▸ Provided records
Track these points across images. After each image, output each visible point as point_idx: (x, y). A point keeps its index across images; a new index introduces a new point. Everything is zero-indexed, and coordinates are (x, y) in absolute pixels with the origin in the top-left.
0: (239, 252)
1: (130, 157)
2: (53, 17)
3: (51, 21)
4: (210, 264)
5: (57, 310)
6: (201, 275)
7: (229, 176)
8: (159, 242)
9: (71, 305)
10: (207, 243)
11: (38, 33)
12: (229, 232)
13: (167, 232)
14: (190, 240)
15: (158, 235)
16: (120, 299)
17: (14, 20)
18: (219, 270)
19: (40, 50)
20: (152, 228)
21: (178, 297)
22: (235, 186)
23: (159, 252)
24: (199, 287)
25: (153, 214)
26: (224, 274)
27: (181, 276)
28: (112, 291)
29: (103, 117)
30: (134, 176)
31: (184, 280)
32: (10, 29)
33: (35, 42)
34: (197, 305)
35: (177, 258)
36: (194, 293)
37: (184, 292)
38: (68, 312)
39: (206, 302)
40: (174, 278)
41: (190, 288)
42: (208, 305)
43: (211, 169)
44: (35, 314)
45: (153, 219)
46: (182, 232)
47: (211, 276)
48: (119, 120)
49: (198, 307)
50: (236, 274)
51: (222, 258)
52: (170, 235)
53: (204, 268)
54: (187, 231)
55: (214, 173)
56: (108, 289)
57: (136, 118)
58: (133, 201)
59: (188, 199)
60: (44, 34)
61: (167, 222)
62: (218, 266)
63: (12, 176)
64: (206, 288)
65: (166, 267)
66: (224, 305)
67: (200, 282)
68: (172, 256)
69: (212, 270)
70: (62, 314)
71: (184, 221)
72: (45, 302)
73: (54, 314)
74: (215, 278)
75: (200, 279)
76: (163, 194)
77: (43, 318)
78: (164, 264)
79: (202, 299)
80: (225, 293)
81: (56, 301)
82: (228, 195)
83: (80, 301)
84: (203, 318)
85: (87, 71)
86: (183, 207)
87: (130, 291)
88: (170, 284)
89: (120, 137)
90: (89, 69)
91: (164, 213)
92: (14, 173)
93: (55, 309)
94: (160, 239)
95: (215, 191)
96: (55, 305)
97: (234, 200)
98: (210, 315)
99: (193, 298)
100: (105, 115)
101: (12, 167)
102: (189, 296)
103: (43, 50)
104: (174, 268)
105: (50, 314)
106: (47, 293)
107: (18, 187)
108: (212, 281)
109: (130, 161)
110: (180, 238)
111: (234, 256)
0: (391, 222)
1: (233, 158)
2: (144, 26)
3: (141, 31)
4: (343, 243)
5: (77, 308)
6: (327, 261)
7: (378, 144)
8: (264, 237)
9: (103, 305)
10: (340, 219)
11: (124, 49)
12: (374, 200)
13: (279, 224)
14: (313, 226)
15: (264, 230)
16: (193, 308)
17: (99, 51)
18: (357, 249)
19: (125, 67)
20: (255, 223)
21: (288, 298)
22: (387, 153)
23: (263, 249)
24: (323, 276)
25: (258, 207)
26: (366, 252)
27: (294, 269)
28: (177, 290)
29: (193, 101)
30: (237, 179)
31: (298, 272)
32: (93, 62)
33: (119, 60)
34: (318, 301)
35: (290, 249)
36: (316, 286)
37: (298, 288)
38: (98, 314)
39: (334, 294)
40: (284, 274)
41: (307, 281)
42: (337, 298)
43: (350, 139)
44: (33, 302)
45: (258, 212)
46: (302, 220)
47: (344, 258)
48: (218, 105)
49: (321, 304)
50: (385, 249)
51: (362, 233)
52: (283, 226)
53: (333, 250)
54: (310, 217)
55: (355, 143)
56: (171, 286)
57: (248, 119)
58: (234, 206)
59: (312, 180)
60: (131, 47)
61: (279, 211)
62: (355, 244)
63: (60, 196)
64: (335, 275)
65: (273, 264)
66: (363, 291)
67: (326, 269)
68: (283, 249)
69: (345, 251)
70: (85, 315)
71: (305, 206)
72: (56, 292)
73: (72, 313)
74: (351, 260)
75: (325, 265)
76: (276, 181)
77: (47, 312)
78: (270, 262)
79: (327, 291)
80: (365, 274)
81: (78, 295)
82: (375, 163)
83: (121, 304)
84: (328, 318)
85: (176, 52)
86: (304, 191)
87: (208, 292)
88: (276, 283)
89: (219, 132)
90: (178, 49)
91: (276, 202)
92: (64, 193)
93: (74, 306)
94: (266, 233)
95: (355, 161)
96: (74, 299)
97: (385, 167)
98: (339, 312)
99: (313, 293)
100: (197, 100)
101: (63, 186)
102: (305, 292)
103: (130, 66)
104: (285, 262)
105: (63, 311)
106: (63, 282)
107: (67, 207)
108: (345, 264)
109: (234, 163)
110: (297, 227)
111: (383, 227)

▸ Your goal
Convert the data above into a JSON list of strings, with one string per line and blank lines omitted. Start with the first line of the data and continue through the line containing "12: (229, 232)".

▸ Exercise answer
[
  "Track these points across images. After each image, output each visible point as point_idx: (x, y). A point keeps its index across images; a new index introduces a new point. Everything is zero-indexed, and coordinates are (x, y) in absolute pixels with the origin in the top-left.",
  "0: (239, 252)",
  "1: (130, 157)",
  "2: (53, 17)",
  "3: (51, 21)",
  "4: (210, 264)",
  "5: (57, 310)",
  "6: (201, 275)",
  "7: (229, 176)",
  "8: (159, 242)",
  "9: (71, 305)",
  "10: (207, 243)",
  "11: (38, 33)",
  "12: (229, 232)"
]